VANCOUVER—June 3 marks the 75th anniversary of the 1935 ‘On to Ottawa’ Trek, in which thousands of young unemployed workers were inspired to climb atop box cars and personally deliver their demand for “work and wages” to the federal government.
Although the trek was violently crushed by the infamous police riot in Regina on Dominion Day 1935, the courageous protest led to a prime minister’s defeat and better conditions for working people. Legend has it that one of the trekkers was Jack Phillips, later an executive member of the municipal local that would become CUPE 1004.
“The On to Ottawa Trek was a defining event of the Great Depression and it still stands as a symbol of the quest for social justice,” says Joey Hartman of the On to Ottawa Historical Society. “Their protest was an important step towards things like unemployment insurance and welfare. The Trekkers helped to build the social safety net that is such an important part of the social fabric of Canada today.”
The On to Ottawa Historical Society will mark the 75th anniversary and unveil a plaque to commemorate the Trekkers at Crab Park in Vancouver on Sunday (June 6) from 1-3 p.m.
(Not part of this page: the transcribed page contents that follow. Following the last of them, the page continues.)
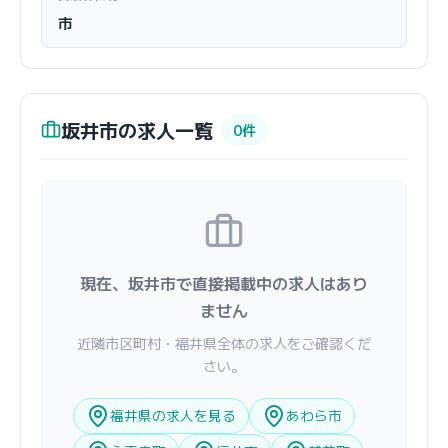
市
坂井市の求人一覧
0件
現在、坂井市で直接掲載中の求人はあり
ません
近隣市区町村・福井県全体の求人をご確認くだ
さい。
福井県の求人を見る
あわら市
The ceremony will include a send-off for the 2010 Homelessness Trekkers, who are travelling by train to Ottawa to take their call for a national housing strategy to federal political leaders.
“The On to Ottawa plaque will serve as a permanent reminder of the courage of the Trekkers back in 1935. We need to remember their determination when we fight against social injustice that we still see around us today,” says David Yorke of the On to Ottawa Historical Society.
The 2010 trekkers expect a resounding send-off from those attending the anniversary celebrations in Crab Park.